Kegiatan yang melibatkan personel dari Polres Blitar Kota dan Disperindag ini bertujuan untuk memastikan pasokan pangan aman dan harga tetap terjangkau oleh masyarakat. Di Pasar Pon, tim mencatat harga beras medium Rp13.000/kg, Minyak Kita Rp15.700/liter, bawang merah Rp32.000/kg, bawang putih Rp34.000/kg, cabai rawit merah Rp52.000/kg, cabai merah besar Rp24.000/kg, daging sapi Rp120.000/kg, daging ayam Rp36.000/kg, telur ayam Rp28.000/kg, gula pasir Rp17.000/kg, dan tepung terigu Rp14.000/kg. Sementara itu, di Gudang Bali Jaya, harga beras premium terpantau Rp14.700/kg, tepung terigu Rp14.000/kg, dan gula pasir Rp16.500/kg.

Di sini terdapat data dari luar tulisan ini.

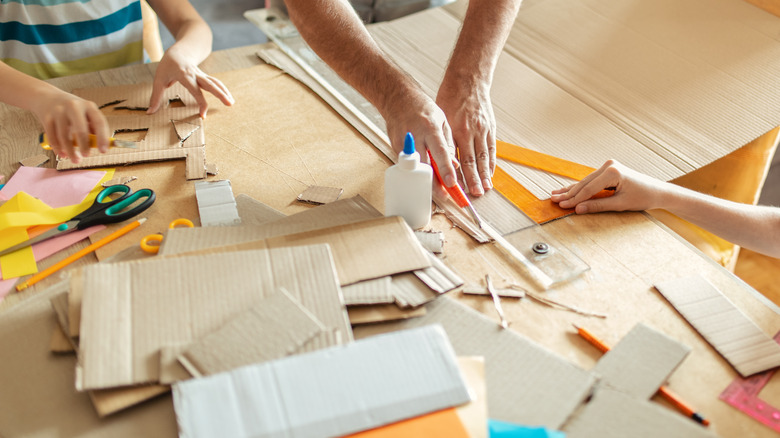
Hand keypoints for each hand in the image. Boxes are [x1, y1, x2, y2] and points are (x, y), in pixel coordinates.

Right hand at [32, 90, 109, 163]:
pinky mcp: (46, 118)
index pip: (99, 122)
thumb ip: (93, 128)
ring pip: (64, 136)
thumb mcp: (85, 113)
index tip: (103, 151)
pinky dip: (58, 148)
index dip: (102, 137)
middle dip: (84, 145)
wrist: (47, 97)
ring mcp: (58, 111)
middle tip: (87, 155)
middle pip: (81, 129)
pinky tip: (63, 154)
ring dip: (70, 151)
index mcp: (88, 106)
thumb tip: (101, 146)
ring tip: (75, 160)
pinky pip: (52, 137)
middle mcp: (74, 106)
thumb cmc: (72, 110)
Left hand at [147, 45, 233, 117]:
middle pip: (211, 84)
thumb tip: (150, 113)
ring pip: (215, 82)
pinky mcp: (205, 76)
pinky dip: (223, 89)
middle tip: (229, 104)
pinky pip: (215, 82)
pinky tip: (228, 97)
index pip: (195, 90)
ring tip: (231, 103)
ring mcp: (202, 75)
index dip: (200, 103)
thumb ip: (155, 97)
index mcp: (184, 75)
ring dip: (224, 92)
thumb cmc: (168, 65)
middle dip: (220, 94)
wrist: (179, 50)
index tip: (203, 115)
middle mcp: (196, 74)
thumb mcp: (158, 79)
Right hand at [383, 89, 458, 196]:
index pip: (439, 153)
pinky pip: (408, 164)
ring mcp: (403, 143)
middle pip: (424, 166)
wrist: (397, 98)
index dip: (445, 169)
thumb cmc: (421, 107)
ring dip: (424, 181)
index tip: (451, 183)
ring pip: (414, 169)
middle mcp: (415, 136)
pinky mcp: (395, 148)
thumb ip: (449, 143)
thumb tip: (454, 164)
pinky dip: (417, 172)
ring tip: (436, 190)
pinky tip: (424, 176)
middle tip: (443, 195)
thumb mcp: (442, 120)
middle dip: (433, 183)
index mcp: (430, 128)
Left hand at [436, 75, 495, 196]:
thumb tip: (438, 159)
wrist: (468, 80)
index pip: (455, 158)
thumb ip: (441, 138)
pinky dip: (491, 163)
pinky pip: (491, 149)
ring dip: (484, 175)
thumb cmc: (450, 98)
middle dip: (473, 180)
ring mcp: (483, 130)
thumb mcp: (440, 117)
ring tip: (484, 189)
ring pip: (483, 157)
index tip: (454, 187)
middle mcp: (471, 131)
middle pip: (471, 161)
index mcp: (456, 129)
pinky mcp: (490, 128)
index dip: (455, 174)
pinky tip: (489, 173)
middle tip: (473, 195)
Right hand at [550, 160, 663, 212]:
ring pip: (585, 181)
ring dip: (571, 190)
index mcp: (613, 172)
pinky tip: (567, 190)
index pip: (588, 189)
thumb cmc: (643, 197)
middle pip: (584, 183)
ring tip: (555, 195)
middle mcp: (609, 166)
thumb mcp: (619, 204)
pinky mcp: (608, 170)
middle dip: (569, 194)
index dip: (574, 199)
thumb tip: (578, 209)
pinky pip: (591, 181)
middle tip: (553, 201)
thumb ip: (597, 206)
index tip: (562, 206)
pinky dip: (580, 187)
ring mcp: (608, 166)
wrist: (657, 191)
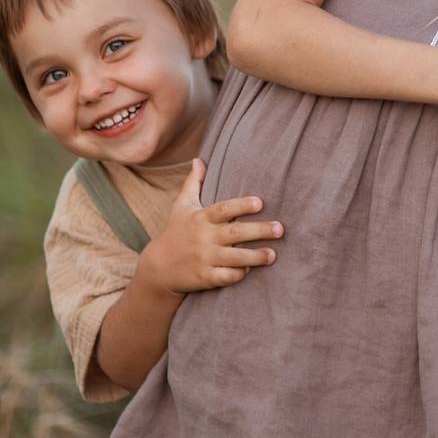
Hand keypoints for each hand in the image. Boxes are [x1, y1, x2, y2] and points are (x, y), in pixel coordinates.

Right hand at [141, 158, 282, 294]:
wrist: (157, 268)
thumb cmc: (175, 232)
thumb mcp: (181, 206)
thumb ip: (193, 183)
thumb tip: (198, 159)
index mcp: (201, 218)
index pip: (224, 209)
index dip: (242, 205)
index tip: (260, 202)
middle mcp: (203, 238)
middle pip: (235, 233)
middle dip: (259, 231)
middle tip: (280, 228)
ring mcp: (204, 259)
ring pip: (234, 258)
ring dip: (256, 256)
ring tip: (273, 254)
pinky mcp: (204, 278)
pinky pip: (226, 277)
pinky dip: (238, 274)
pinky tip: (251, 270)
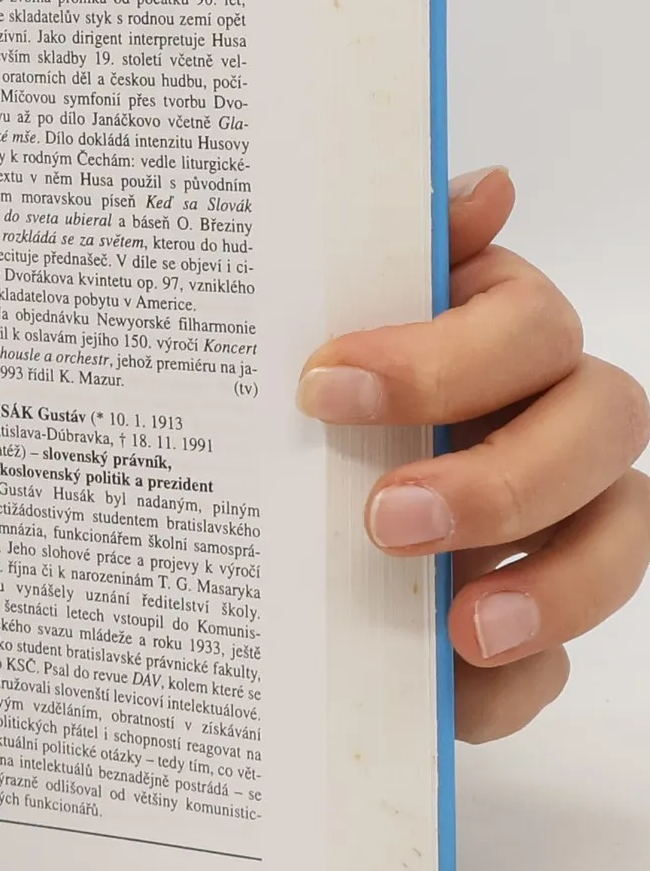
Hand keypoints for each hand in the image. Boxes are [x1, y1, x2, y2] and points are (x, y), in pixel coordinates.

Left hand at [297, 167, 649, 741]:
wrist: (258, 529)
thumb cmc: (307, 403)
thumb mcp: (317, 321)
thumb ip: (392, 252)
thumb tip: (490, 185)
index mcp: (497, 335)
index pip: (528, 324)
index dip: (442, 356)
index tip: (321, 388)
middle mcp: (550, 417)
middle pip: (599, 427)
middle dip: (501, 476)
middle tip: (388, 519)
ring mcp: (560, 523)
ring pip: (622, 540)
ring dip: (553, 583)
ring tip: (458, 626)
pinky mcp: (535, 625)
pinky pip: (560, 661)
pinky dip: (511, 681)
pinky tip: (450, 685)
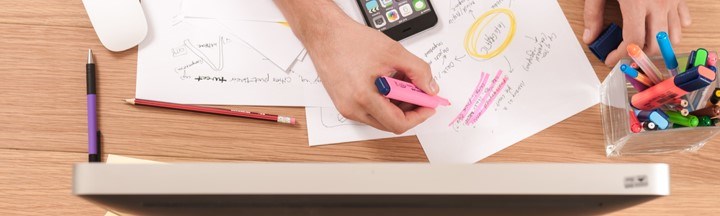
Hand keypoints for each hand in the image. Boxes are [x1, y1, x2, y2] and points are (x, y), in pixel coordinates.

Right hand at [304, 18, 437, 133]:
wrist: (325, 35)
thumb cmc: (350, 41)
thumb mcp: (393, 52)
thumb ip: (418, 71)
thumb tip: (430, 88)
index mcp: (364, 98)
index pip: (398, 123)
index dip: (419, 116)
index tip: (428, 106)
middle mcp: (352, 108)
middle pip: (390, 124)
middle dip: (409, 110)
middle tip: (419, 93)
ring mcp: (346, 108)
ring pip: (380, 118)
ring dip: (397, 105)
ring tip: (402, 83)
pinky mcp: (343, 103)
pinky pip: (369, 111)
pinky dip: (383, 102)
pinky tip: (388, 83)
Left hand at [583, 0, 691, 65]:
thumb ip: (593, 14)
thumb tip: (589, 37)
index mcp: (636, 4)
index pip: (632, 41)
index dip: (620, 55)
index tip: (610, 59)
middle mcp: (658, 4)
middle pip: (654, 44)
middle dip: (639, 54)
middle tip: (625, 54)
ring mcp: (672, 1)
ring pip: (672, 37)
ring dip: (657, 44)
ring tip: (641, 43)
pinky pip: (684, 20)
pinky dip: (673, 29)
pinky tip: (660, 27)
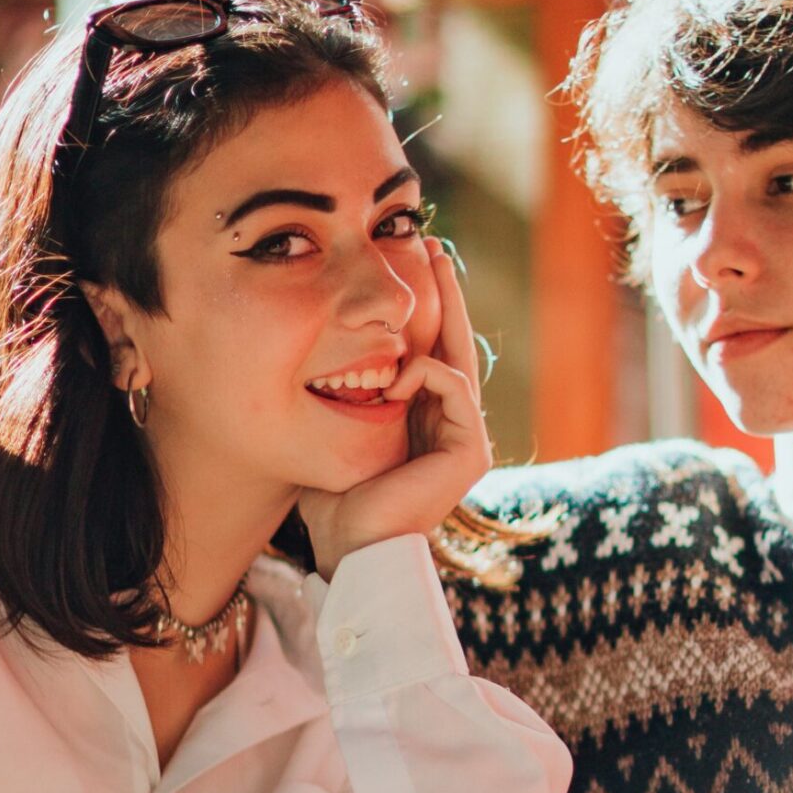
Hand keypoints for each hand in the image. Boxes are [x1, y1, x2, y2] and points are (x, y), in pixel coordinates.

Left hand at [298, 238, 490, 578]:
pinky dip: (422, 373)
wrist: (348, 548)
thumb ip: (344, 394)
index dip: (427, 312)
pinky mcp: (472, 449)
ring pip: (454, 360)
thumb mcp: (336, 429)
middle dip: (446, 294)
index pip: (432, 355)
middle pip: (454, 346)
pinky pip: (453, 385)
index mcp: (424, 423)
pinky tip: (392, 382)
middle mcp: (453, 427)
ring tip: (410, 300)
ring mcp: (467, 438)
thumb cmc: (333, 500)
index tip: (415, 265)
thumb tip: (320, 356)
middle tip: (435, 245)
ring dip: (430, 324)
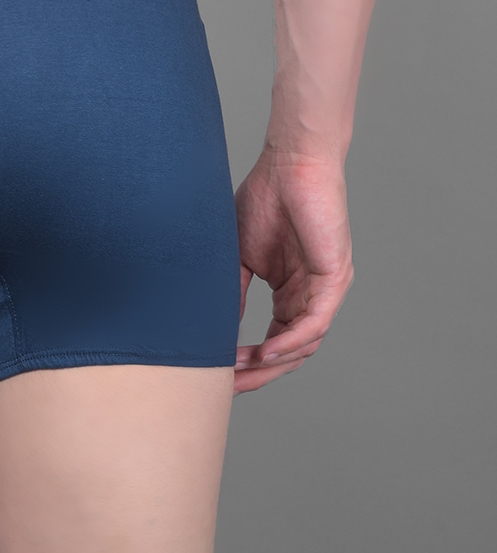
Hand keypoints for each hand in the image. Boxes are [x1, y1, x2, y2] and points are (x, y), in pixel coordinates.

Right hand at [233, 149, 353, 393]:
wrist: (289, 164)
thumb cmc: (266, 199)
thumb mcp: (239, 256)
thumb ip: (235, 293)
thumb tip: (218, 330)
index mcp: (290, 292)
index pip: (273, 340)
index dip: (249, 363)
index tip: (219, 376)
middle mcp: (310, 296)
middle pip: (290, 352)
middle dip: (259, 374)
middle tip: (230, 388)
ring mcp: (325, 289)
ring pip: (305, 343)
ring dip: (273, 362)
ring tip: (241, 370)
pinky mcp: (335, 277)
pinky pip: (315, 322)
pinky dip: (290, 340)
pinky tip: (266, 351)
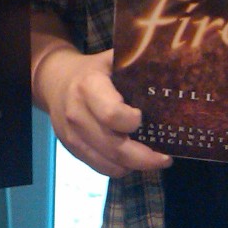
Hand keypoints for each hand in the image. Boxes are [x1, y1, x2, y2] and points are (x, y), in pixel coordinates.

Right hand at [36, 48, 170, 177]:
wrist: (54, 81)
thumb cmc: (92, 70)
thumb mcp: (110, 59)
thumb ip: (135, 62)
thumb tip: (174, 61)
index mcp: (89, 87)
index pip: (112, 115)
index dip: (133, 121)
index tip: (145, 116)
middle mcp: (78, 114)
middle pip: (115, 148)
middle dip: (146, 157)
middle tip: (166, 157)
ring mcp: (73, 135)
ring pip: (110, 164)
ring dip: (135, 166)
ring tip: (152, 158)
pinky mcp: (72, 150)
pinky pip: (102, 168)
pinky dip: (121, 168)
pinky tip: (132, 158)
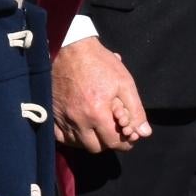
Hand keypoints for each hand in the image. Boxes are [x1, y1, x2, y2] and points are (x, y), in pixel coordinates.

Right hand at [52, 36, 149, 153]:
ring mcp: (62, 117)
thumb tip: (144, 132)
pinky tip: (79, 129)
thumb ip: (135, 110)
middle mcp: (78, 120)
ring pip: (77, 144)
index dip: (125, 142)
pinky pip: (60, 136)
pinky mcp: (52, 113)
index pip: (113, 143)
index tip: (128, 136)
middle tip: (113, 131)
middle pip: (95, 148)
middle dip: (107, 143)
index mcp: (97, 113)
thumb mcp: (124, 82)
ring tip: (97, 129)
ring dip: (90, 140)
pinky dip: (70, 137)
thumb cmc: (99, 63)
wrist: (69, 48)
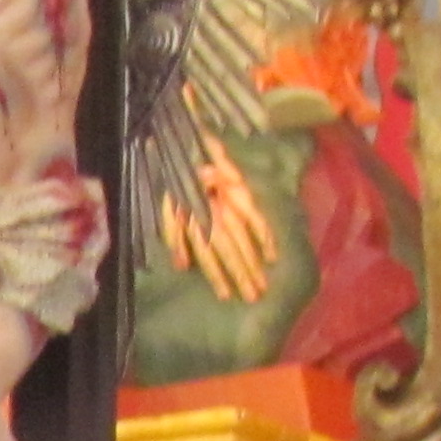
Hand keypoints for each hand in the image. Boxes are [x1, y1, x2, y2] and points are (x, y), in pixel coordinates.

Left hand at [166, 139, 280, 305]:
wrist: (187, 144)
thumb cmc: (175, 181)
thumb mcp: (166, 209)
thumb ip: (174, 238)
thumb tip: (182, 266)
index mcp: (195, 219)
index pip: (210, 254)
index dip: (219, 276)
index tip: (228, 296)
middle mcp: (216, 214)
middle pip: (232, 251)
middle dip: (243, 275)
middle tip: (254, 297)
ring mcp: (232, 204)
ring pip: (245, 239)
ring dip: (255, 263)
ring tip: (263, 284)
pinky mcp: (244, 193)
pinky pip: (258, 218)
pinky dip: (266, 237)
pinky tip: (273, 256)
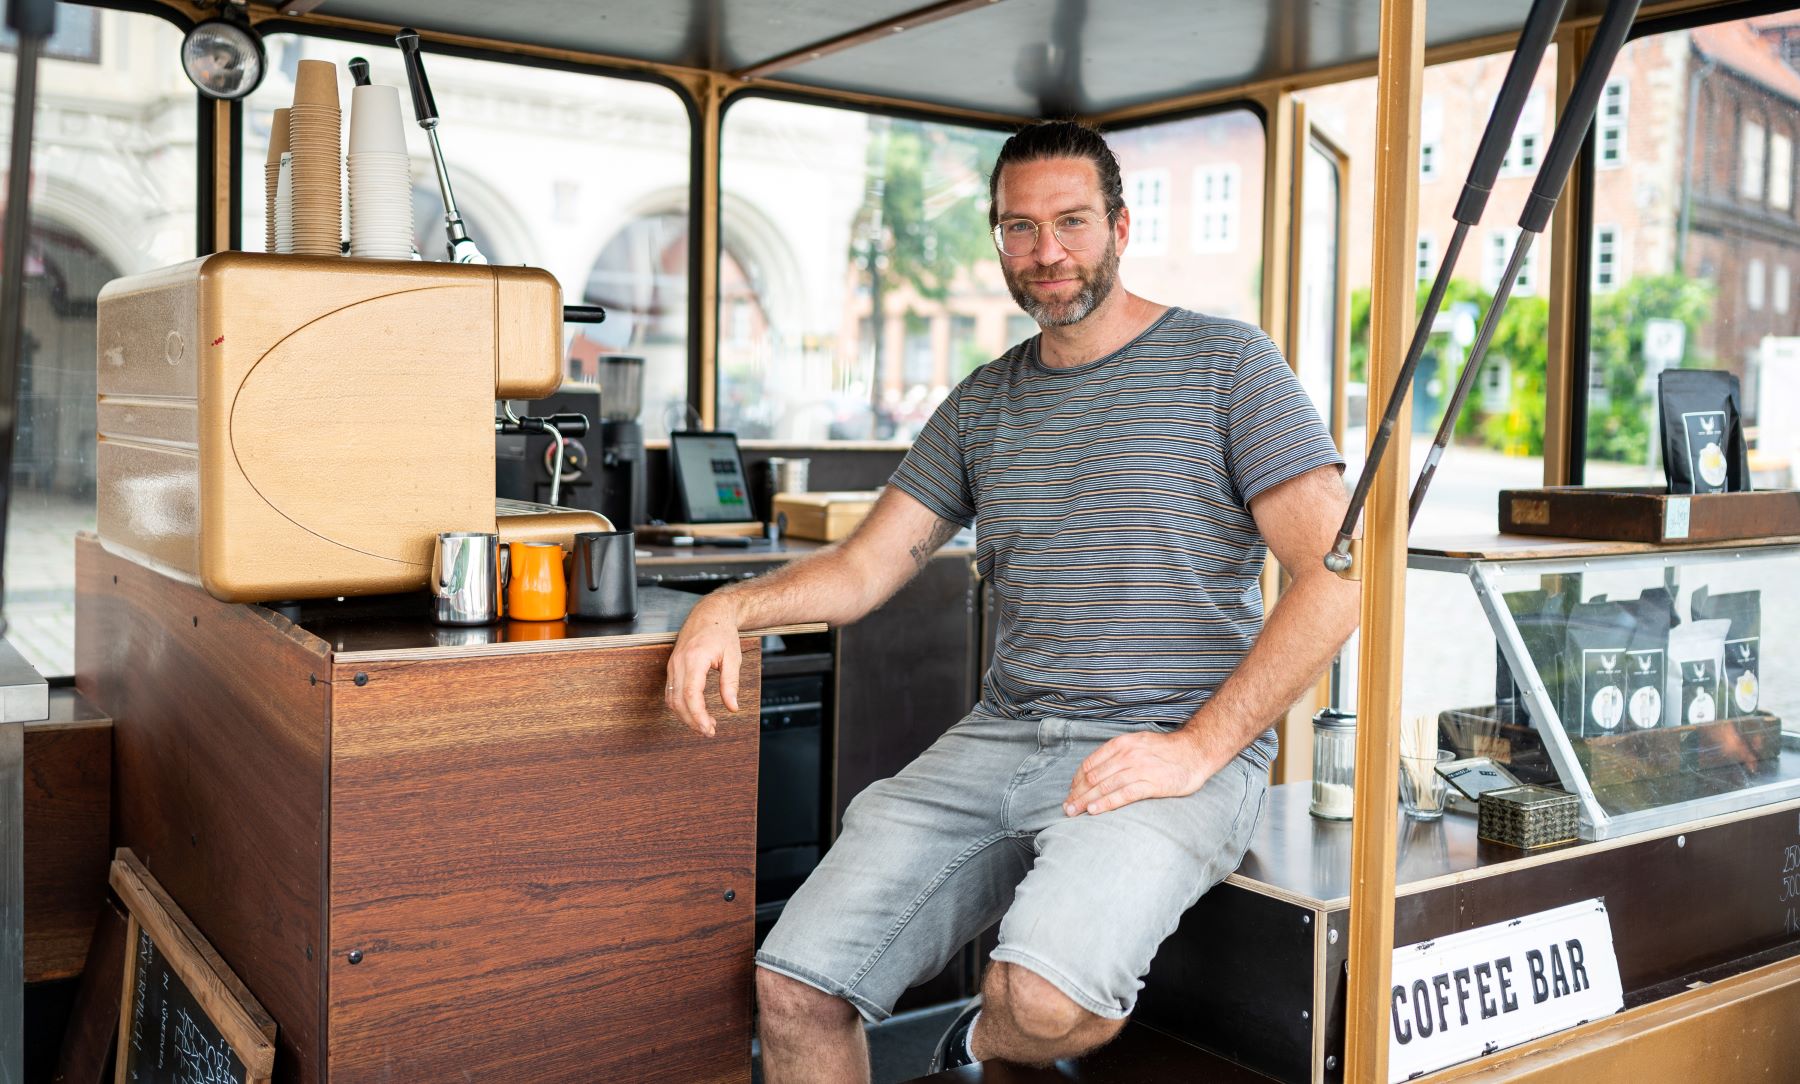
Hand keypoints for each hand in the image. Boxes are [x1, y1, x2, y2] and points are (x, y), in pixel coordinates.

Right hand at [663, 596, 742, 736]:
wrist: (709, 613)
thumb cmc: (722, 633)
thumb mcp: (733, 657)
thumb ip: (731, 683)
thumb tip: (733, 707)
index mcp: (694, 659)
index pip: (690, 694)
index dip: (698, 715)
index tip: (709, 729)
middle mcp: (678, 663)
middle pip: (678, 701)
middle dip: (692, 721)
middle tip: (710, 732)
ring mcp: (672, 665)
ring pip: (672, 699)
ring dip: (686, 716)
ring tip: (706, 725)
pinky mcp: (672, 668)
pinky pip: (671, 692)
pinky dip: (681, 706)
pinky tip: (696, 712)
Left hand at [1063, 730, 1210, 815]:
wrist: (1195, 753)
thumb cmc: (1165, 752)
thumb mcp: (1137, 744)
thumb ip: (1117, 755)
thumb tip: (1094, 772)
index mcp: (1121, 743)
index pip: (1090, 764)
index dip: (1077, 781)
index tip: (1071, 793)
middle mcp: (1127, 754)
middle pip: (1094, 777)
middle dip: (1077, 794)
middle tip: (1067, 808)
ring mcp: (1139, 769)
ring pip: (1105, 786)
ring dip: (1086, 801)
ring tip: (1074, 812)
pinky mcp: (1152, 784)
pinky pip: (1123, 795)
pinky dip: (1106, 803)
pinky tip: (1095, 811)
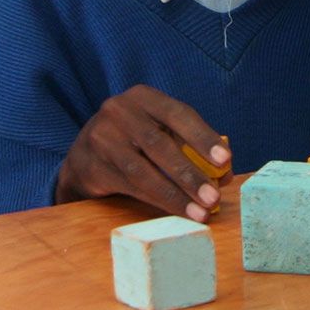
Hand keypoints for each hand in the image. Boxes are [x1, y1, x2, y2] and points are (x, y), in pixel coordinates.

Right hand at [56, 86, 229, 220]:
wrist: (83, 155)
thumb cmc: (134, 141)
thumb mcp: (159, 132)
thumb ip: (190, 147)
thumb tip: (223, 175)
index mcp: (142, 97)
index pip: (177, 113)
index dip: (203, 137)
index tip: (225, 160)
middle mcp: (118, 112)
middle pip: (159, 144)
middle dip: (190, 173)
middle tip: (213, 196)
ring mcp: (100, 138)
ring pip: (142, 171)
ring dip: (175, 194)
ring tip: (200, 212)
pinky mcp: (91, 167)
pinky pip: (129, 187)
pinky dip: (157, 201)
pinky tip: (176, 212)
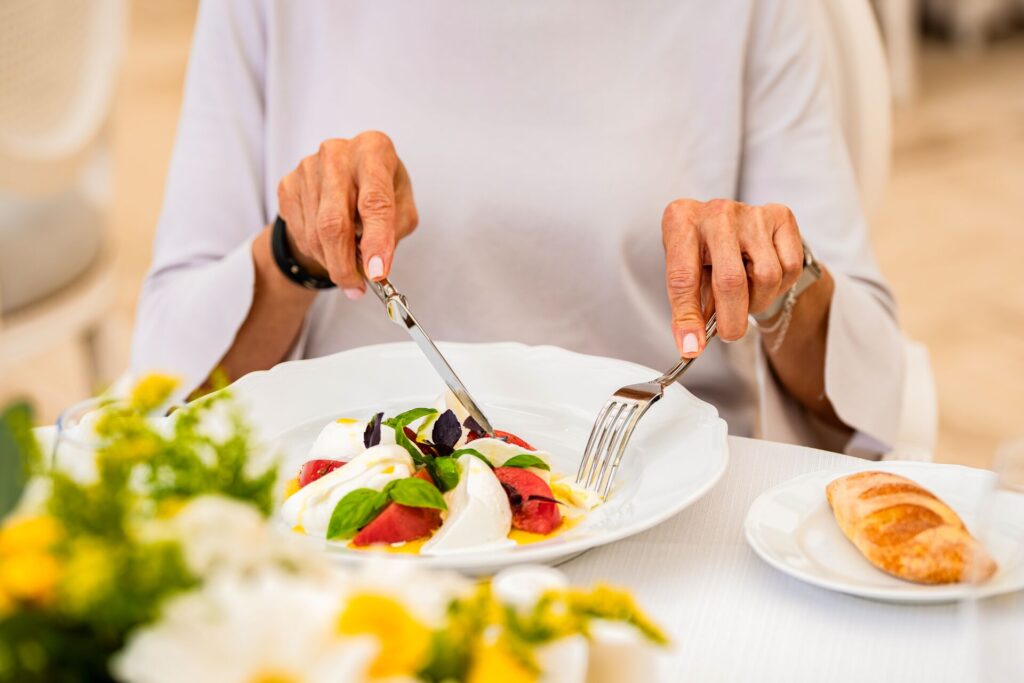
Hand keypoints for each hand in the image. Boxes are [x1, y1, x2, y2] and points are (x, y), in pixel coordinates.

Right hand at [276, 131, 417, 297]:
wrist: (347, 175)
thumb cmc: (379, 189)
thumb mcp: (402, 206)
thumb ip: (393, 232)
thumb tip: (374, 267)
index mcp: (374, 150)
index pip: (375, 202)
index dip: (377, 241)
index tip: (377, 272)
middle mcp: (338, 153)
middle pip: (335, 222)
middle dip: (345, 264)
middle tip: (356, 287)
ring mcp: (308, 167)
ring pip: (315, 233)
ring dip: (332, 261)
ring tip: (348, 266)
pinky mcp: (288, 184)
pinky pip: (299, 232)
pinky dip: (316, 251)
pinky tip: (330, 246)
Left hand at [661, 199, 804, 356]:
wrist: (731, 224)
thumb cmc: (701, 251)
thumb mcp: (686, 273)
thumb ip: (689, 306)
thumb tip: (694, 345)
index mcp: (681, 222)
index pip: (683, 278)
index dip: (688, 318)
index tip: (693, 347)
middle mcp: (716, 213)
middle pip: (730, 280)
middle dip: (731, 319)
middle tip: (729, 334)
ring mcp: (751, 213)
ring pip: (767, 277)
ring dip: (757, 302)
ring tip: (745, 298)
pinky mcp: (781, 216)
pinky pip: (790, 267)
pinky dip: (779, 286)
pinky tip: (762, 279)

Kesimpulan dari pengawasan ini menunjukkan gambaran positif. Secara umum, situasi ketersediaan dan harga komoditas kebutuhan pokok di Kota Blitar terpantau aman, lancar, dan kondusif.
Fluktuasi harga yang terjadi masih dalam kategori stabil, didukung oleh ketahanan stok yang mencukupi. Untuk menjaga pasokan, telah terjalin koordinasi rutin dengan Bulog terkait penyaluran beras SPHP (Stabilisasi Pasokan dan Harga Pangan) dan minyak goreng “Minyak Kita”.
Tim satgas pangan berkomitmen untuk terus meningkatkan pengawasan guna mengantisipasi dan menindak segala bentuk pelanggaran yang dapat mengganggu stabilitas harga dan pasokan menjelang momen penting ini.